As if in response, the shuttle shuddered violently again, prompting a flurry of activity in the cockpit. Sass watched the readouts with a critical eye. She had no doubt they were pushing the shuttle to its de
sign limits. She was surprised there weren’t more systems shutdowns than the ones already…
Then she knew. She knew what was keeping them together at this point. Her breath caught.
“Fifteen minutes even,” Eden said.
“Damn him! Bloody fool’s spiked himself in!” Sass unsnapped her harness and thrust herself to her feet, ripping the headset off. “’Fino, you have the con. Just do what you can!” She bolted through the cockpit hatchway, past the kennel, and ran toward the rear of the craft.
Sass scrambled down the ladderway into the engine compartment, one look confirming her guess. Kel-Paten sat on the floor next to the dismantled main power panel, datalinks snaking from the panel to the small ports in his left hand. His head was bowed, his breathing ragged.
She hunkered next to him and grabbed his forearm. “What in hell do you think you’re doing? Spike out now!”
His face was covered with a sheen of sweat, his eyes a bright luminous blue. “Desperate…times.” His voice was thin, raspy.
“Spike out, Kel-Paten, or I’ll rip those things right out of you,” she said harshly.
“Too risky.

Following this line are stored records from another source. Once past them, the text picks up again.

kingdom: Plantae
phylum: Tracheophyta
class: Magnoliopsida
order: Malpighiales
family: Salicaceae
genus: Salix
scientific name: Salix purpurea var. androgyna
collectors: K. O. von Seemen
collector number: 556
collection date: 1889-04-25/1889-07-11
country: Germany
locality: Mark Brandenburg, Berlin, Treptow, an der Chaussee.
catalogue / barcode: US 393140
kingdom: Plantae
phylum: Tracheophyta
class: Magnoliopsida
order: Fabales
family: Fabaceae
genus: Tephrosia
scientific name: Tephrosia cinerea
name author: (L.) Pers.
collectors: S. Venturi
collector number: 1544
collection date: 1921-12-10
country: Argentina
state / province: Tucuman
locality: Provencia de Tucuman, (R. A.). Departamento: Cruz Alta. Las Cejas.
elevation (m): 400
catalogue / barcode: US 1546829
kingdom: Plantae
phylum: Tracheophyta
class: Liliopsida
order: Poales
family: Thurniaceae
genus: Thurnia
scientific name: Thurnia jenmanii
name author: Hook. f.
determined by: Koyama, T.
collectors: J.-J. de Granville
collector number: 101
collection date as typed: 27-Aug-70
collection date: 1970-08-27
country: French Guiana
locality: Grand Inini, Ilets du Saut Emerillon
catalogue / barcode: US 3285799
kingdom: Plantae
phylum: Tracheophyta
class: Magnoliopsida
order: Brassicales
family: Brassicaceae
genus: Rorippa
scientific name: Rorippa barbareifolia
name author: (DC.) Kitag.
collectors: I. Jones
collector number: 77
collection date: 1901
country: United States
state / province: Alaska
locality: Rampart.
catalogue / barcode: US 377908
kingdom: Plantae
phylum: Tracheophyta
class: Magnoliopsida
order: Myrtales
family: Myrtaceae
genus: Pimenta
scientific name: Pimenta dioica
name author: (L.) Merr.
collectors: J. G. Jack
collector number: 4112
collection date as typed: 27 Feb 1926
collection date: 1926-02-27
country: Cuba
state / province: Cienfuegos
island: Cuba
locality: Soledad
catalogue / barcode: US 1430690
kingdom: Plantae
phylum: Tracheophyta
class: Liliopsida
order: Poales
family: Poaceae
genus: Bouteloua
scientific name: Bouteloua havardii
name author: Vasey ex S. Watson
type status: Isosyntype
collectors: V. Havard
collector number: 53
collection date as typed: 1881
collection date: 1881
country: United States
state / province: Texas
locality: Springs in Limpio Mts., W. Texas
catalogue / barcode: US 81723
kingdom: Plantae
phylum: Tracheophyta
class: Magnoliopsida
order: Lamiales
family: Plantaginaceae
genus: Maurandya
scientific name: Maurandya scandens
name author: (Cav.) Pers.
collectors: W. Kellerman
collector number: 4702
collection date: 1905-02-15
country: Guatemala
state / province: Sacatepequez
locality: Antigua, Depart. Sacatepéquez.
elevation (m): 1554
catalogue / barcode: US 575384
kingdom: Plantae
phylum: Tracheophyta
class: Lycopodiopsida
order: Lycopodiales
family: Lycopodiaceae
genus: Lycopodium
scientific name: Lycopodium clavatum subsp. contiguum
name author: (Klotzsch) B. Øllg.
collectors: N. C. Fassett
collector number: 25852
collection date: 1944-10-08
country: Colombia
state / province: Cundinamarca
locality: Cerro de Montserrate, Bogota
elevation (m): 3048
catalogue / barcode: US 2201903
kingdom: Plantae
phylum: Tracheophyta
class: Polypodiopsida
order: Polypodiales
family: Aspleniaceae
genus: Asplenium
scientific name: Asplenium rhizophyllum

Systems are…unstable.”
“Damn it, this’ll kill you!”
“No…”
“I don’t have time to argue.” She reached for the datalines. His right hand clasped her wrist.
“No. Tasha…” His voice was barely above a whisper, and the hand that held her wrist trembled.
She stared at him. He’d kill himself. She knew that, knew the energy requirements of slowing and landing the shuttle would take every bit of life from him. Suddenly she realized how very wrong everyone’s appraisals were of the man called Branden Kel-Paten. He was willing to lose his life to save hers. To save even Serafino’s.
He was choosing to die. She had to make him choose to live.
She kissed him with a passion born of desperation, fear, and anger, taking advantage of his gasp of surprise to let her tongue probe his mouth. He leaned into her, wanting more, and she willingly gave it. Because behind her desperation and fear and anger was something else. Something that recognized how empty her life would be without his damnably annoying steadfast presence. His devotion to her—so misplaced, but so very much needed.